25.11.2010

24.11.1991


Hiçbir ölüme bu kadar bozulduğumu hatırlamıyorum.

Üzüleyim mi bozulayım mı onu da bilememiştim ya, yaşı gereği her şeye sinirlenmek zorunda olan bi ergen olduğum için sinirlenmeyi tercih etmiştim sanırım:

- Daha ben seni yeni keşfetmişken nasıl ölürsün be adam?!.. Daha Kırşehir'in yarı züccaciye yarı kasetçi dükkanından Greatest Hits I ve II'yi anca almış, döne döne dinleyip yarım yamalak İngilizcemle şarkı sözlerini çıkarmaya çalışırken... Daha ben büyüyecektim, seni dünyanın bi köşesinde yakalayıp canlı canlı dinleyecektim, tanışacaktım... Hay bin kunduz! Hayyy!!!

TRT'de Pop Saati'nde Bohemian Rhapsody'ye denk gelip de oracıkta çakılıp kaldığım anı unutmam: "Aaaaghh abla ablaaaaağ kooş yetişşş bu kim bunlar kim bu neyyy buuu?!". "Bunlar Queen, bu da Freddie Mercury yavrucum, ayrıca bişey oldu zannettim ne bağırıyosun manyak?!" Ee olmuştu tabi bişey.

Yaşıtlarım kendilerne aşık olacak, sevecek, tapacak, popüler ve genç ve yakışıklı bi şarkıcı/oyuncu/grup vs seçerken ben babam yaşında ama aslında her daim yaşsız & zamansız & mekansız bir muhteşem yeteneğe kilitlenip ööyle kalakalmıştım.. Artık başka şey kesmeyecekti.. Yıllarca başka yönlere evrilip kıvrılsa da müzik zevkim, tam ortasında hep bu adam olacaktı.

Yine o yaşıtlar en fazla birkaç yıl sevecekleri dönemsel "celebrity"leri teker teker unutup, yıllar sonra "hahayy bunu mu sevmişim ööğk" diye gülerken ben hala Freddie hayranlığım zirvede, her 24 Kasımda bir mayhoşlaşacaktım..
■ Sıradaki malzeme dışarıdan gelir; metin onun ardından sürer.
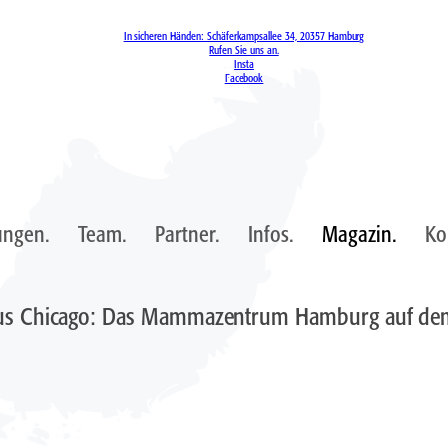
In sicheren Händen: Schäferkampsallee 34, 20357 Hamburg
Rufen Sie uns an.
Insta
Facebook
ungen.
Team.
Partner.
Infos.
Magazin.
Ko
 aus Chicago: Das Mammazentrum Hamburg auf d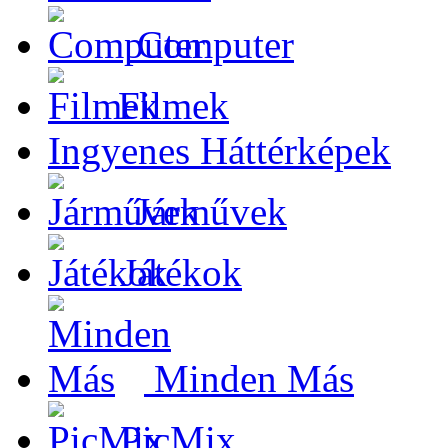
Computer
Filmek
Ingyenes Háttérképek
Járművek
Játékok
Minden Más
PicMix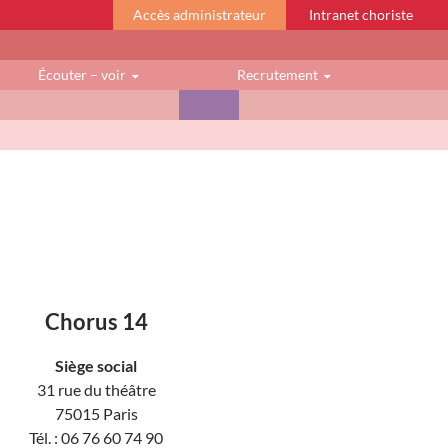
Accès administrateur
Intranet choriste
Écouter – voir
Recrutement
Chorus 14
Siège social
31 rue du théâtre
75015 Paris
Tél. : 06 76 60 74 90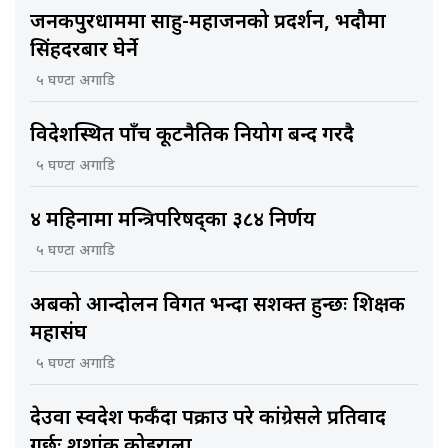
जनकपुरधाममा साहु-महाजनको प्रदर्शन, भदौमा
सिंहदरबार घेर्ने
५ घण्टा अगाडि
विदेशस्थित पाँच कूटनैतिक नियोग बन्द गरिँदै
५ घण्टा अगाडि
४ महिनामा मन्त्रिपरिषद्का ३८४ निर्णय
५ घण्टा अगाडि
अबको आन्दोलन विगत भन्दा सशक्त हुन्छः शिक्षक
महासंघ
५ घण्टा अगाडि
देउवा स्वदेश फर्कँदा पक्राउ परे कांग्रेसले प्रतिवाद
गर्छः शशांक कोइराला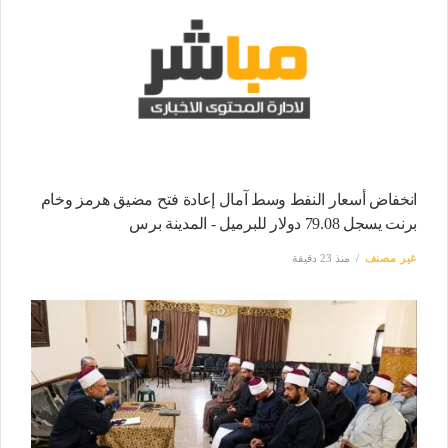
انخفاض أسعار النفط وسط آمال إعادة فتح مضيق هرمز وخام
برنت يسجل 79.08 دولار للبرميل - المدينة برس
غير مصنف
منذ 23 دقيقة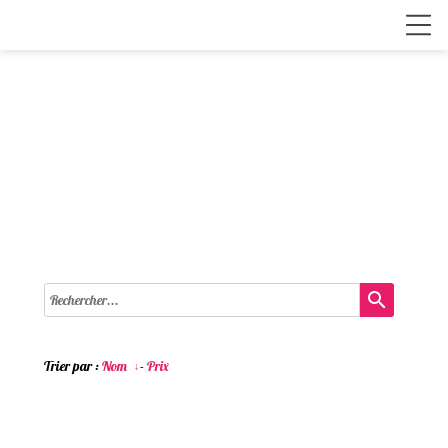
search
Trier par :
Nom
-
Prix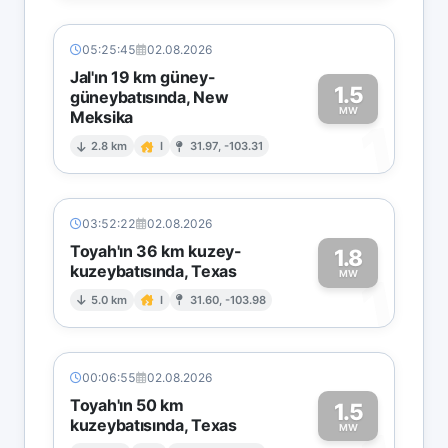
05:25:45
02.08.2026
Jal'ın 19 km güney-
1.5
güneybatısında, New
MW
Meksika
1
2.8 km
I
31.97, -103.31
03:52:22
02.08.2026
Toyah'ın 36 km kuzey-
1.8
kuzeybatısında, Texas
1
MW
5.0 km
I
31.60, -103.98
00:06:55
02.08.2026
Toyah'ın 50 km
1.5
kuzeybatısında, Texas
MW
İstanbul'da okuyan ablama tek tek tüm kasetleri (hepsi bir anda da değil) sipariş edip, ağır ağır hatmedecektim...

Birkaç sene sonra İstanbul'a taşınınca tüm kasetleri kendim tamamlayacaktım. Pause'a basa basa çıkarabildiğim şarkı sözlerini defterime yazacaktım (internet mi var o zaman?). Bir kaset kapağında bulduğum Queen Fan Club adresine sanki İngiltere kraliyet ailesine yazarmış gibi müthiş bir ciddiyetle, heyecandan öle dirile mektup yazıp üye olacaktım. Bilmemkaç Sterline üye olabilirsin cevabını alınca Fan Club'dan, hayatta adım atmadığım bankaların peşinde "uluslararası havale nasıl yapılır beaaa yardım etsenize" diye çok gizli bi iş çevirir gibi koşacaktım, gizli gizli biriktirdiğim paramla.. :)
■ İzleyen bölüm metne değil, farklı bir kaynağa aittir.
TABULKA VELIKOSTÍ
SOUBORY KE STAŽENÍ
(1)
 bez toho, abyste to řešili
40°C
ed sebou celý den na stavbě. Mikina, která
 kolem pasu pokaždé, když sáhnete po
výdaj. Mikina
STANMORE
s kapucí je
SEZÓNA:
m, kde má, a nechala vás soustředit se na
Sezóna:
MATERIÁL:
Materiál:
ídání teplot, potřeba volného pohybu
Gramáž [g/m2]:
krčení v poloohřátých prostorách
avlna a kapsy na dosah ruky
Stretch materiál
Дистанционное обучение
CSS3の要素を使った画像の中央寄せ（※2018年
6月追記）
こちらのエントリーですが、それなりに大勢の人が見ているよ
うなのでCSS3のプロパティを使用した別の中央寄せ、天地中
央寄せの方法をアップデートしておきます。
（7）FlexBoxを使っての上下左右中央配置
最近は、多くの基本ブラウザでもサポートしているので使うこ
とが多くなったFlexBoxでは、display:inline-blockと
Hepi topu üç ayda bir gelen dergilerin en kıyıda köşede kalmış yazısına kadar kırk kere hatmedecektim. "Ay Londra'da şöyle toplandık, aman Freddie'yi böyle andık" diye yazıp duran İngilizlere gıcık olacak, kıskanacaktım. Yine ta Londra'dan gelen o dergilerden birinin Penfriend köşesinde rastladığım Queen fanı bir Türk ile aramızda iki semt olmasına rağmen aylarca mektuplaşacaktım, yine çok gizli bir iş çevirir gibi... :)

Yıllar sonra üniversiteye başlayınca Etimoloji dersinde Freddie'nin kendine soyad olarak seçtiği Mercury'nin Roma tanrılardan aldığı mesajı insanlara ileten bir ulak tanrı, bir nevi çevirmen olduğunu, hatta tarihin ilk çevirmeni sayıldığını, hızlı ve çevik olduğu için civa elementine akışkanlığından dolayı bu ismin verildiğini ve civanın simgesinin tam da HG (Aaaa adımın baş harfleri!?) olduğunu ve benim de çevirmen olmak üzere o sınıfta bulunduğumu zincirleme bir şekilde fark edince dehşete kapılacak, her büyük aşkta olduğu gibi ilahi bir rastlantılar zinciri keşfetmenin mutluluğuyla şaşkaloz gibi sırıtacaktım not tutarken. Sanki rastlantılar zincirinin veya kader ya da evren yahut her ne ise onun çok da umrundaymışım gibi... :)

Bir dönem başka rock gruplarına, flamenkoya, saza, caza sarıp da Queen'i her allahın günü dinlemediğimi fark ettiğimde vicdan azabıyla koşa koşa kaset formatındaki albümlerin CDlerini dizmeye başlayacaktım tek tek, sanki ihmalimi Freddie öteki taraftan görüp de bana küsüyormuş gibi... :)

Gel zaman git zaman hayatı ve insanları ve kendimi daha iyi tanımaya başladıkça, eskiden de anladığım(ı zannettiğim) ama çok da özümseyemediğim(i fark ettiğim) kimi parçaların sözleri ayrı bir çarpacaktı beni, sanki 19 yıldır değil de ilk defa dinler gibi... :)

Artık kazık kadar denilecek yaşta, akranlarım evde oturup dizi izler mangal yapar, "ayy artık kafam kaldırmıyor" diye gece dışarı çıkmazken Queen tribute night'lara (by Cingi) gidecektim, groupie gibi... :)

Eh, madem artık arada sırada iki satır yazasımız da geliyor, bu yazı da kendi kendini böyle bir 24 Kasım'da çıkartacaktı, yazarken her biri benim için ayrı hikayesiyle Queen şarkıları kulağımda, ergen sinirim artık siteme dönüşmüş, ama hala içimde bir yerlerde... Bu kadar erken gitmeyecektin be Freddie.